Au prélude de ce déchaînement de sons et de rythmes, une étoile de lumière chaleureuse a déboulé : Doudou N’Diaye Rose, figure légendaire du tambour sénégalais. Accompagné de douze de ses trente-huit enfants, il tisse une grande fresque au lyrisme étincelant. Le public est d’emblée conquis, envoûté, hypnotisé. Même un chien errant trompe la vigilance du service de sécurité pour assister au spectacle. Quand les Gnaoua, emmenés par Mohamed Kouyou, entrent en scène, il les mène à la baguette. En résultera une prestation étourdissante dont on conservera un souvenir impérissable. La suite sera au diapason de cette somptueuse entrée en matière.

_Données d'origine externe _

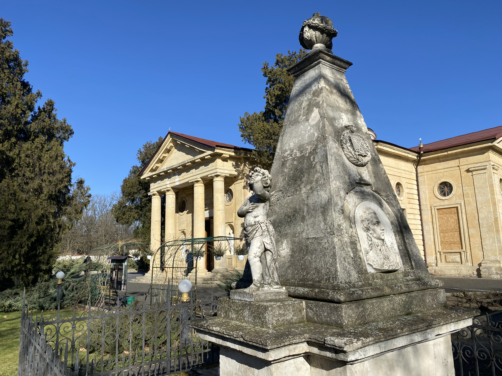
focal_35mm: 26
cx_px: 251
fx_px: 377
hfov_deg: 67.3
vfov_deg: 53.1
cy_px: 188
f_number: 1.8
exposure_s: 1/3401
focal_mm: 4.25
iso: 32
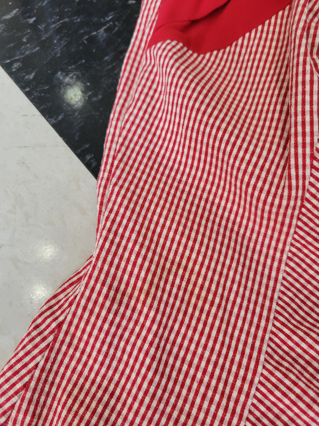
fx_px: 319
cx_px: 160
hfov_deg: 53.1
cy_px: 213
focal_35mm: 26
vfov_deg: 67.3
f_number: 1.8
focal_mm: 5.4
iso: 160
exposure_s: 1/60
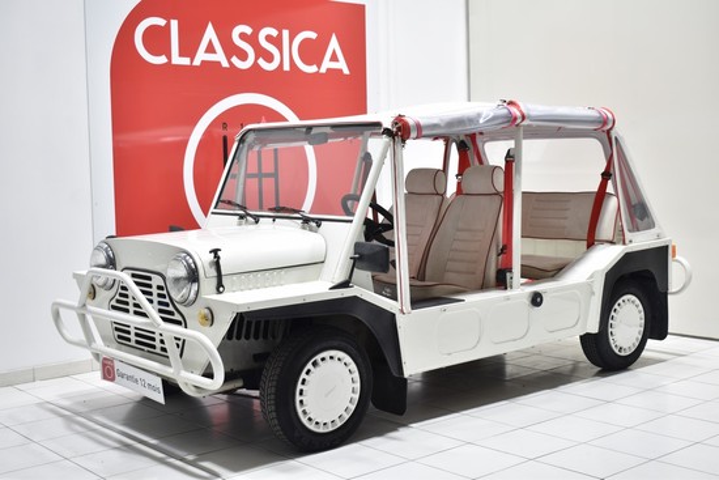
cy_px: 240
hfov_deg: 41.1
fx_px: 959
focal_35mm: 48
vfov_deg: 28.1
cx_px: 360
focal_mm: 32
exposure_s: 1/15
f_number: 4.5
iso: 100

Il serait fastidieux d’énumérer tous les moments enchanteurs et enchantés de cette édition, à nulle autre pareille. Mais nous ne pouvons pas résister à l’envie de rendre hommage aux maâlems qui, non seulement ont porté haut, très haut, encore une fois, l’art gnaoua, mais ont su parfaitement dialoguer avec des instrumentistes majeurs. Ce n’est pas le Cubain Omar Sosa qui nous démentira, lui qui a formé avec Mohamed Kouyou un duo époustouflant. Hamid El Kasri est à confondre dans le même éloge. Pourtant, il avait affaire à un gros morceau, Joe Zawinul, le jazzman qui a côtoyé Miles Davis, Wayne Shorter, Jaco Pastorius, et tant et tant d’emblèmes. Des Gnaoua, il ne savait rien il y a deux mois. Pourtant, son synthétiseur vibra à l’unisson du guembri de Hamid El Kasri. Les maâlems Mahjoub Khalmous, Omar Hayat, Hamida Boussou, Abdelkébir Merchane, Mohamed Daoui, Abdeslam Alikane ont su, à leur tour, tirer leur épingle de ce jeu périlleux qui consiste à mêler leurs rythmes telluriques aux vibrations électriques.

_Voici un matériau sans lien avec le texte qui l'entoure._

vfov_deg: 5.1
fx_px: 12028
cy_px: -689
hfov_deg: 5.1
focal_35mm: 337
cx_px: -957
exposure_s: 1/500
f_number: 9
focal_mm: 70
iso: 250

S’il y a une leçon à retenir de cette édition, c’est bien celle-ci : les Gnaoua, contrairement à ce qui est souvent avancé, ont la faculté de s’adapter aux rythmes modernes. Ce n’est qu’ainsi que leur art, souvent confiné, pourra perdurer. En élargissant ses frontières.

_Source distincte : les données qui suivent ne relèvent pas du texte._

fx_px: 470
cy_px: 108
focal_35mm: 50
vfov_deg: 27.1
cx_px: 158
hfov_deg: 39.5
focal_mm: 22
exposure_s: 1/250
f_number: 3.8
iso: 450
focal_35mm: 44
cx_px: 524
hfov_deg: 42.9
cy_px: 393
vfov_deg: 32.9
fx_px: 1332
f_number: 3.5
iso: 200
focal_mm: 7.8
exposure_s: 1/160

La nuit tombe, Amine se dirige vers son autocar, tout en fredonnant un air de Jil Jilala, groupe qui a fait sensation pendant le festival. Amine jette un dernier regard sur Essaouira, cette ville qui a la capacité de semer désordre et trouble bienfaisants. L’an prochain, à la même saison, tout recommencera, malgré les imprécations des obscurantistes
«Je pense que cette édition est la plus aboutie», s’exclame une galeriste. «Les concerts étaient tous parfaits. Il n’y avait rien à jeter, tout était à prendre».
Doudou N’diaye Rose, figure charismatique du tambour sénégalais, a envoûté le public et même les Gnaoua, habituellement si jaloux de leur liberté, se sont laissés mener à la baguette.